Work order:
Look through the entries below for the string "Culturales", and copy each line where it is found.

Available records:
::::::::

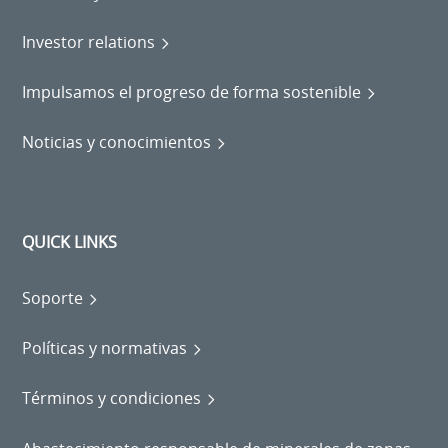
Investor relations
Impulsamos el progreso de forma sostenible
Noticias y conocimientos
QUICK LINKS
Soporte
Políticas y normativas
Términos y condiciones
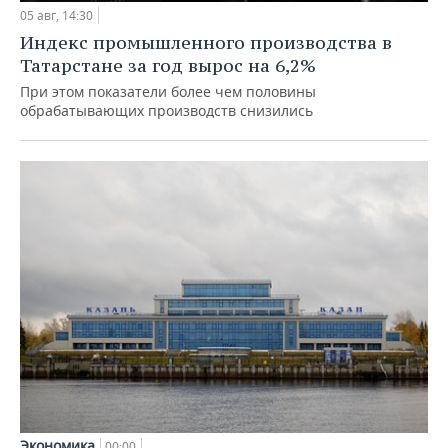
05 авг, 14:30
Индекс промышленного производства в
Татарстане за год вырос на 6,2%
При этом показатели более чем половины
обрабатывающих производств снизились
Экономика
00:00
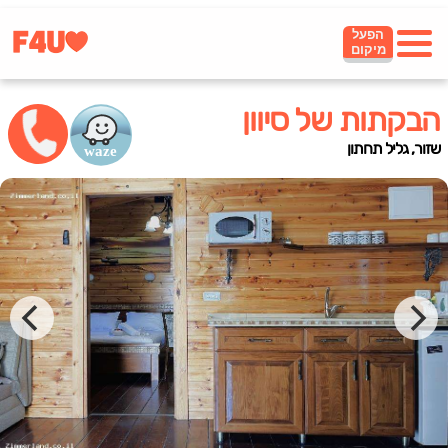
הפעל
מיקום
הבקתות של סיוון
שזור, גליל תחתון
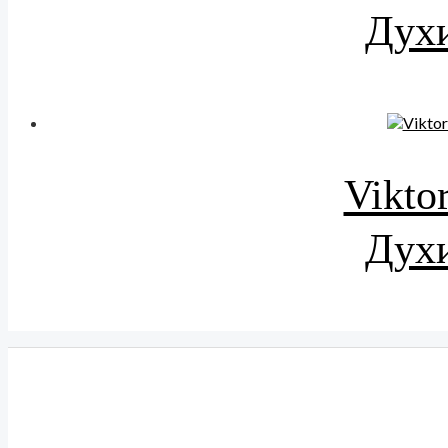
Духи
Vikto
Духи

::::::::

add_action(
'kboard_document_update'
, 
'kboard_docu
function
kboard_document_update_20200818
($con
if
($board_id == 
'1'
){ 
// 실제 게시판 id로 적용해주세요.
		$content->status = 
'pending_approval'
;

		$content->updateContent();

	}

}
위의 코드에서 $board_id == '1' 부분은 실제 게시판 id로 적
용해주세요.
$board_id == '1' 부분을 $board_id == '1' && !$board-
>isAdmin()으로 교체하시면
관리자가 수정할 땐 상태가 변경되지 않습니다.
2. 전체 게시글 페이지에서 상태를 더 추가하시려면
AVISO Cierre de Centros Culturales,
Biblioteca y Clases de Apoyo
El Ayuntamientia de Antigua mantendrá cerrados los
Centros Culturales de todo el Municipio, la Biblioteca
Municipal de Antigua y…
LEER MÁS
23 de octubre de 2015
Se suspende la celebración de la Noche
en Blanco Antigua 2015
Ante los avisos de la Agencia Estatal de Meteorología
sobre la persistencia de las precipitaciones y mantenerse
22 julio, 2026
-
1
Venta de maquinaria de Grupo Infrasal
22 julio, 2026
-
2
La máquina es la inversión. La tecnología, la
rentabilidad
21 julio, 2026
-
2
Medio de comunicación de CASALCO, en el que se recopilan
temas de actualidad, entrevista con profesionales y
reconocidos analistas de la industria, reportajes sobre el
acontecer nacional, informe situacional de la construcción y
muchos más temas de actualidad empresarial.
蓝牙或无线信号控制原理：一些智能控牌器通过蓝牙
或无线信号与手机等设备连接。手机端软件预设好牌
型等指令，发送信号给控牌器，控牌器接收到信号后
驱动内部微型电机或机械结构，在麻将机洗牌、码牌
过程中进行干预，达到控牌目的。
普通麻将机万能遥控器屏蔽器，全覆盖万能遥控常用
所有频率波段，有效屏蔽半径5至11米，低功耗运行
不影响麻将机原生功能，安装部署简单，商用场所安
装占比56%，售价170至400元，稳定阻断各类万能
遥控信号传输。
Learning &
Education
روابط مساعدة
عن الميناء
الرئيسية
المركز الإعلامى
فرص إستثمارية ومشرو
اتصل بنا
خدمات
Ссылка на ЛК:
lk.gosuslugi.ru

::::::::

Response area:
AVISO Cierre de Centros Culturales,
Centros Culturales de todo el Municipio, la Biblioteca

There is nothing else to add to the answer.